Cet article dispose en son alinéa 3 : « Si une ou plusieurs conditions tenant au délai de prise en charge, à la durée d’exposition ou à la liste limitative des travaux ne sont pas remplies, la maladie telle qu’elle est désignée dans un tableau de maladie professionnelle peut être reconnue d’origine professionnelle lorsqu’il est établi qu’elle est directement causée par le travail habituel de la victime. »
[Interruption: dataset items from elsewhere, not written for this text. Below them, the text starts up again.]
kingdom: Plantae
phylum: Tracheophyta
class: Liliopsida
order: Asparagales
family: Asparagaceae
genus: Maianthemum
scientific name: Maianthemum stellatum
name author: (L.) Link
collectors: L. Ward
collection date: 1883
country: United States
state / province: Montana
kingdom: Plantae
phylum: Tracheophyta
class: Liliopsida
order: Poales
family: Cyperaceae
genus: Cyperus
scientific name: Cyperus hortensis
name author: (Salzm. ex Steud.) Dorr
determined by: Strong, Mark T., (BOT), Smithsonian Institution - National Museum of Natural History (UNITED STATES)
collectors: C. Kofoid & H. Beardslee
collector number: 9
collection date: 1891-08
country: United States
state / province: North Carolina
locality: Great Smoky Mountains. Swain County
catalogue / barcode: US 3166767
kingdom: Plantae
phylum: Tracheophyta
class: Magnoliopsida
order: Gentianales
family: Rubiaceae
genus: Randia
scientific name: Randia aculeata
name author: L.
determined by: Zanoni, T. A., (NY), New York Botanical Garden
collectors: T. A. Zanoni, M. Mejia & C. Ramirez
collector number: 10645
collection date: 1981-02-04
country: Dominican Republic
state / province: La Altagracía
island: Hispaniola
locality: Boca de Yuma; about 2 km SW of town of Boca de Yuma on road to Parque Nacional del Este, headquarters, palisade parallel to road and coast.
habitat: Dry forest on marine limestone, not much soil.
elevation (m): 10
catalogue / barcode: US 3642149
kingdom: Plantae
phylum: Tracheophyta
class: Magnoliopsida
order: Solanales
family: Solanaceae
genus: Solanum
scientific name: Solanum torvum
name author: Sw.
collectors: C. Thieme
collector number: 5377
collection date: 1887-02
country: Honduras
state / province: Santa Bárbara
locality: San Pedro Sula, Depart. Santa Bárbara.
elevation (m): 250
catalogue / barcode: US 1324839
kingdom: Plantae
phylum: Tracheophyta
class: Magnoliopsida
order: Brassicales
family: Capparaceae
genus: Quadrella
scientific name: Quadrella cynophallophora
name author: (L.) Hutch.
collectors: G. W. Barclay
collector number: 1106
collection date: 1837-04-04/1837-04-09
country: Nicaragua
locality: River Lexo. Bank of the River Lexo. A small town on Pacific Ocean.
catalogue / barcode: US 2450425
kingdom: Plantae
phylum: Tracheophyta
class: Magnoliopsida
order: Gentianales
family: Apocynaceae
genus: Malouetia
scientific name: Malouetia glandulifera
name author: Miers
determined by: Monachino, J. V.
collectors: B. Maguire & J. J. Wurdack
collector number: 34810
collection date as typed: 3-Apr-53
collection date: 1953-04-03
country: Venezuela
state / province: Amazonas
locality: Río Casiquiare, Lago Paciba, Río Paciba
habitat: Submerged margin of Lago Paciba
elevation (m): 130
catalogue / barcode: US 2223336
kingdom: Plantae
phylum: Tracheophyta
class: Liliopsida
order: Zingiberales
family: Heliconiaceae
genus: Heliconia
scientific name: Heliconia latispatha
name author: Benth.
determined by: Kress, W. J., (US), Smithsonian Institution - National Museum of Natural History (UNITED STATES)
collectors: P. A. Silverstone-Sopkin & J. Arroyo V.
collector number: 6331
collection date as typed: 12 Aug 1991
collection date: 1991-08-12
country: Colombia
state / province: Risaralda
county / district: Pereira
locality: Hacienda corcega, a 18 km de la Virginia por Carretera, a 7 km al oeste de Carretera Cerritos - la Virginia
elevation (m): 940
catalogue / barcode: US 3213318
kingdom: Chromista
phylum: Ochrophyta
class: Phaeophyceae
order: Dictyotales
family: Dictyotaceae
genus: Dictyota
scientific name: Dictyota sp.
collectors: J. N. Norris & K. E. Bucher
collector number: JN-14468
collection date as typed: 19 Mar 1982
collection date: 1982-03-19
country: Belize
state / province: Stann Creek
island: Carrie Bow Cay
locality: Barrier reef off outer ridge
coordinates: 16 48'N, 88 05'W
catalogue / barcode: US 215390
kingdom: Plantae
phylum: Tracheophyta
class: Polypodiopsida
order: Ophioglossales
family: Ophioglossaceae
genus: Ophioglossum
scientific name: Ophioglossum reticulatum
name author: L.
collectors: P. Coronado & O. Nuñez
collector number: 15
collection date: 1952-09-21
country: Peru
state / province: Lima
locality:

Selon son alinéa 5, "dans les cas mentionnés à l’alinéa 3 et l’alinéa 4, la Caisse Primaire reconnaît l’origine professionnelle de la maladie après avis motivé d’un comité régional de reconnaissance des maladies professionnelles […]. L’avis du comité s’impose à la Caisse dans les mêmes conditions que celles fixées à l’article L. 315-1."
Enfin, en cas d’avis défavorable d’un premier comité régional de reconnaissance des maladies professionnelles, le tribunal doit obligatoirement saisir un second comité régional de reconnaissance des maladies professionnelles pour un nouvel avis.
Aux termes de son avis du 16 avril 2024, le [Adresse 6] a conclu que le délai observé est de 462 jours au lieu du délai requis dans le tableau de 6 mois (soit 282 jours de dépassement), que le dernier jour de travail exposant est le 13 mars 2018 et correspond à un arrêt de travail (maladie) mais que l’histoire évolutive permet de faire remonter cette pathologie à une date antérieure à la date de première constatation médicale. Après avoir étudié les pièces médico-administratives du dossier, le comité retrouve des éléments d’histoire clinique permettant de conclure qu’il n’existe pas de dépassement du délai de prise en charge indiquant que la maladie a pu être directement causée par le travail habituel de la victime et qu’il y a lieu de retenir un lien direct entre l’affection présentée et le travail exercé.
La pathologie déclarée le 16 janvier 2020 par Madame [C] [V] doit en conséquence être prise en charge au titre de la législation professionnelle.
Madame [C] [V] sera renvoyée devant la [2] pour la liquidation de ses droits.
Il apparaît conforme à l’équité de laisser aux parties la charge des frais exposés non compris dans les dépens.
Les dépens seront à la charge de la [2].
PAR CES MOTIFS
Le Pôle Social du Tribunal Judiciaire de Lyon, statuant par jugement contradictoire et en premier ressort,
DIT que l’affection déclarée le 16 janvier 2020 par Madame [C] [V] doit être prise en charge au titre de la législation professionnelle (tableau n° 57 A) ;
RENVOIE Madame [C] [V] devant la [3] pour la liquidation de ses droits ;
DIT n’y avoir lieu à application de l’article 700 du code de procédure civile ;
CONDAMNE la [3] aux dépens.
Ainsi jugé et mis à disposition au greffe du Tribunal, le 10 décembre 2024, et signé par le président et la greffière.